I am not talking about protecting fat-cats. My mother wasn’t one of those people, she didn’t come from one of those families. She worked damned hard for many years in public education. My mother sank a great deal of money into that bank stock, starting in the early 1980s, buying a few shares once a month for years. She was a child of the Depression, and grew up a Southern Baptist minister’s daughter in rural Georgia during the late 1920s and through the 1930s. She made this bank stock the centerpiece of her investment strategy because she believed with all her heart that this was the safest investment she could possibly make. Bear Sterns collapsed a couple of months before her estate closed. I just thank God fasting that she did not live long enough to have to rely on the sale of that stock to pay for her care (she had surgery for a brain tumor that did not go well, and the tumor grew back, killing her).
More, for all that I feared him, I wish my brother had had access to the funds a sale of healthy stock would have brought him. My brother could have used that money for health care. He died of lung cancer early this morning. For all the bitterness between us, as hideous a relationship as we had, I still wish he could have had the funds for medical care — for you see, he had no health insurance and he was just a few years too young for Medicare. My sister-in-law is going to lose their home — they haven’t been able to pay the mortgage the last two months, because what money they did have went for the medical bills. She’s now destitute and will probably drop the keys into the mail before she moves in with her siblings in another state.

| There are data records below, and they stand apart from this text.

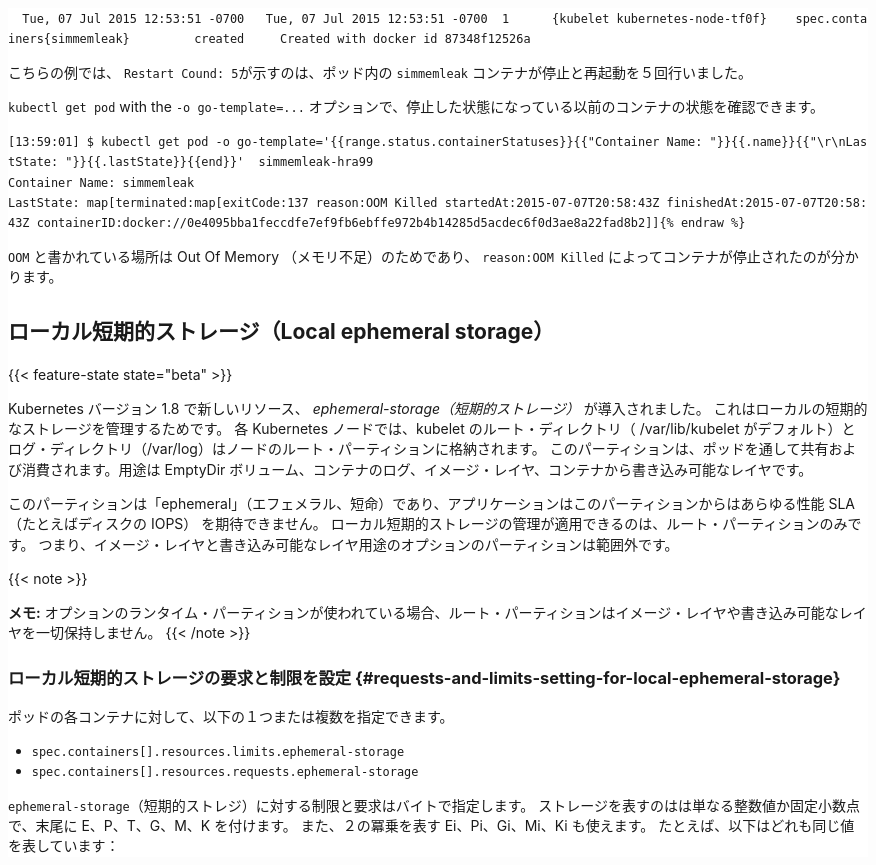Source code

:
 ```shell
  Tue, 07 Jul 2015 12:53:51 -0700   Tue, 07 Jul 2015 12:53:51 -0700  1      {kubelet kubernetes-node-tf0f}    spec.containers{simmemleak}         created     Created with docker id 87348f12526a
```


こちらの例では、 `Restart Cound: 5`が示すのは、ポッド内の `simmemleak` コンテナが停止と再起動を５回行いました。


`kubectl get pod` with the `-o go-template=...` オプションで、停止した状態になっている以前のコンテナの状態を確認できます。


```shell
[13:59:01] $ kubectl get pod -o go-template='{{range.status.containerStatuses}}{{"Container Name: "}}{{.name}}{{"\r\nLastState: "}}{{.lastState}}{{end}}'  simmemleak-hra99
Container Name: simmemleak
LastState: map[terminated:map[exitCode:137 reason:OOM Killed startedAt:2015-07-07T20:58:43Z finishedAt:2015-07-07T20:58:43Z containerID:docker://0e4095bba1feccdfe7ef9fb6ebffe972b4b14285d5acdec6f0d3ae8a22fad8b2]]{% endraw %}
```


`OOM` と書かれている場所は Out Of Memory （メモリ不足）のためであり、 `reason:OOM Killed` によってコンテナが停止されたのが分かります。


## ローカル短期的ストレージ（Local ephemeral storage）

{{< feature-state state="beta" >}}


Kubernetes バージョン 1.8 で新しいリソース、 _ephemeral-storage（短期的ストレージ）_ が導入されました。
これはローカルの短期的なストレージを管理するためです。
各 Kubernetes ノードでは、kubelet のルート・ディレクトリ（ /var/lib/kubelet がデフォルト）とログ・ディレクトリ（/var/log）はノードのルート・パーティションに格納されます。
このパーティションは、ポッドを通して共有および消費されます。用途は  EmptyDir ボリューム、コンテナのログ、イメージ・レイヤ、コンテナから書き込み可能なレイヤです。


このパーティションは「ephemeral」（エフェメラル、短命）であり、アプリケーションはこのパーティションからはあらゆる性能  SLA（たとえばディスクの IOPS） を期待できません。
ローカル短期的ストレージの管理が適用できるのは、ルート・パーティションのみです。
つまり、イメージ・レイヤと書き込み可能なレイヤ用途のオプションのパーティションは範囲外です。

{{< note >}}

**メモ:** オプションのランタイム・パーティションが使われている場合、ルート・パーティションはイメージ・レイヤや書き込み可能なレイヤを一切保持しません。
{{< /note >}}


### ローカル短期的ストレージの要求と制限を設定 {#requests-and-limits-setting-for-local-ephemeral-storage}


ポッドの各コンテナに対して、以下の１つまたは複数を指定できます。

* `spec.containers[].resources.limits.ephemeral-storage`
* `spec.containers[].resources.requests.ephemeral-storage`


`ephemeral-storage`（短期的ストレジ）に対する制限と要求はバイトで指定します。
ストレージを表すのはは単なる整数値か固定小数点で、末尾に E、P、T、G、M、K を付けます。
また、２の冪乗を表す Ei、Pi、Gi、Mi、Ki も使えます。
たとえば、以下はどれも同じ値を表しています：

How many other families across this country have had loved ones die because the funds they needed to pay for care evaporated in this colossal casino game? Stocks, municipal bonds, 401k’s, pensions, all used as chips in a giant game of five card stud — but the dealers kept the all the aces and face cards tucked up their sleeves. All of us need justice, which we won’t get, can’t get, will never get in our lifetimes. But after wondering what we would have done for my mother, after hearing how my brother suffered to get the palliative care he needed, I’d settle for just seeing the rules pre-Gramm-Leach-Bliley reinstated, so this never happens to anyone else’s family again. That would be enough.